Exercise. Rewrite each of the rows below, putting "Stück" wherever "Stk." appears and leaving everything else unchanged.

Data extracts.
== == ==
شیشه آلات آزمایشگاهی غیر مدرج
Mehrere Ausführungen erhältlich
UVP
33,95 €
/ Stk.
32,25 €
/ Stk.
== == ==
Output for this exercise.
شیشه آلات آزمایشگاهی غیر مدرج
Mehrere Ausführungen erhältlich
UVP
33,95 €
/ Stück
32,25 €
/ Stück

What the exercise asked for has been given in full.